O Triângulo de Calot é uma referência anatômica crucial na colecistectomia, pois contém a artéria cística. Seus limites são o ducto cístico (inferior), o ducto hepático comum (medial) e a borda inferior do fígado (superior), sendo essencial para a segurança da ligadura e secção das estruturas.
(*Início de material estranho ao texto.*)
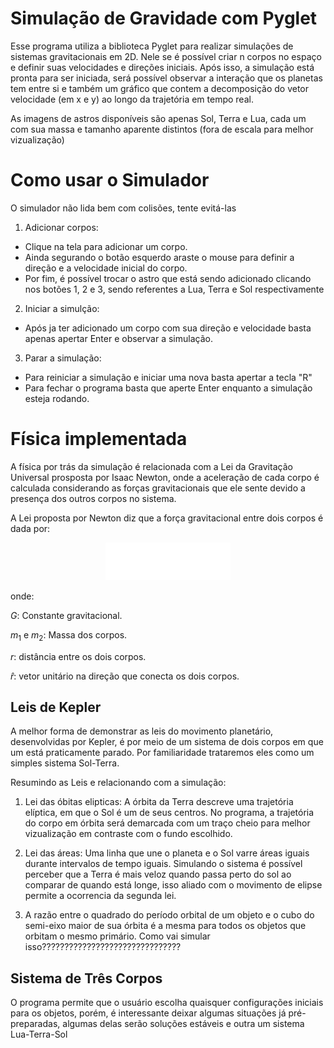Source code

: # Simulação de Gravidade com Pyglet
 Esse programa utiliza a biblioteca Pyglet para realizar simulações de sistemas gravitacionais em 2D. Nele se é possível criar n corpos no espaço e definir suas velocidades e direções iniciais. Após isso, a simulação está pronta para ser iniciada, será possível observar a interação que os planetas tem entre si e também um gráfico que contem a decomposição do vetor velocidade (em x e y) ao longo da trajetória em tempo real.

 As imagens de astros disponíveis são apenas Sol, Terra e Lua, cada um com sua massa e tamanho aparente distintos (fora de escala para melhor vizualização)
 
 # Como usar o Simulador
 O simulador não lida bem com colisões, tente evitá-las
 1. Adicionar corpos:
   - Clique na tela para adicionar um corpo.
   - Ainda segurando o botão esquerdo araste o mouse para definir a direção e a velocidade inicial do corpo.
   - Por fim, é possível trocar o astro que está sendo adicionado clicando nos botões 1, 2 e 3, sendo referentes a Lua, Terra e Sol respectivamente
2. Iniciar a simulção:
  - Após ja ter adicionado um corpo com sua direção e velocidade basta apenas apertar Enter e observar a simulação.
3. Parar a simulação:
  - Para reiniciar a simulação e iniciar uma nova basta apertar a tecla "R"
  - Para fechar o programa basta que aperte Enter enquanto a simulação esteja rodando.

# Física implementada
 A física por trás da simulação é relacionada com a Lei da Gravitação Universal prosposta por Isaac Newton, onde a aceleração de cada corpo é calculada considerando as forças gravitacionais que ele sente devido a presença dos outros corpos no sistema.
 
 A Lei proposta por Newton diz que a força gravitacional entre dois corpos é dada por:
 
<div align="center">
  <img src="/img/offof(1).png" alt="Formula" width="200">
</div>

onde:

$G$: Constante gravitacional.

$m_1$ e $m_2$: Massa dos corpos.

$r$: distância entre os dois corpos.

$\hat{r}$: vetor unitário na direção que conecta os dois corpos.

## Leis de Kepler
 A melhor forma de demonstrar as leis do movimento planetário, desenvolvidas por Kepler, é por meio de um sistema de dois corpos em que um está praticamente parado. Por familiaridade trataremos eles como um simples sistema Sol-Terra.

 Resumindo as Leis e relacionando com a simulação:

 1. Lei das óbitas elipticas: A órbita da Terra descreve uma trajetória elíptica, em que o Sol é um de seus centros. No programa, a trajetória do corpo em órbita será demarcada com um traço cheio para melhor vizualização em contraste com o fundo escolhido.
   
 2. Lei das áreas: Uma linha que une o planeta e o Sol varre áreas iguais durante intervalos de tempo iguais. Simulando o sistema é possível perceber que a Terra é mais veloz quando passa perto do sol ao comparar de quando está longe, isso aliado com o movimento de elipse permite a ocorrencia da segunda lei.
 
3. A razão entre o quadrado do período orbital de um objeto e o cubo do semi-eixo maior de sua órbita é a mesma para todos os objetos que orbitam o mesmo primário. Como vai simular isso???????????????????????????????
 
## Sistema de Três Corpos
O programa permite que o usuário escolha quaisquer configurações iniciais para os objetos, porém, é interessante deixar algumas situações já pré-preparadas, algumas delas serão soluções estáveis e outra um sistema Lua-Terra-Sol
O Triângulo de Calot, também conhecido como trígono cisto-hepático, é uma região anatômica de extrema importância na cirurgia biliar, especialmente durante a colecistectomia. Sua correta identificação é fundamental para a segurança do procedimento, minimizando o risco de lesões iatrogênicas dos ductos biliares e vasos adjacentes. A variação anatômica é comum na região, o que torna a compreensão detalhada dessa área ainda mais crítica para cirurgiões. Os limites clássicos do Triângulo de Calot são: o ducto cístico inferiormente, o ducto hepático comum medialmente e a borda inferior do fígado (ou face visceral da parte hepática direita) superiormente. Dentro deste triângulo, a estrutura mais relevante é a artéria cística, que geralmente se origina da artéria hepática direita e irriga a vesícula biliar. A identificação e ligadura segura da artéria cística e do ducto cístico são os passos cruciais para a remoção da vesícula. A compreensão precisa da anatomia do Triângulo de Calot é um pilar na formação de residentes de cirurgia. Erros na identificação das estruturas podem levar a complicações graves, como lesão do ducto biliar comum, que pode resultar em fístulas biliares, estenoses e necessidade de reintervenções complexas. Portanto, o conhecimento aprofundado dessa região anatômica é essencial para a prática cirúrgica segura e eficaz.
O Triângulo de Calot é delimitado inferiormente pelo ducto cístico, medialmente pelo ducto hepático comum e superiormente pela borda inferior do fígado (ou face visceral da parte hepática direita).
É uma referência anatômica vital na colecistectomia, pois a artéria cística geralmente se encontra dentro de seus limites. A identificação correta previne lesões iatrogênicas dos ductos biliares e da artéria hepática.
A artéria cística é o principal suprimento sanguíneo da vesícula biliar, geralmente um ramo da artéria hepática direita. Ela tipicamente se localiza dentro do Triângulo de Calot, sendo uma estrutura-chave a ser identificada e ligada durante a colecistectomia.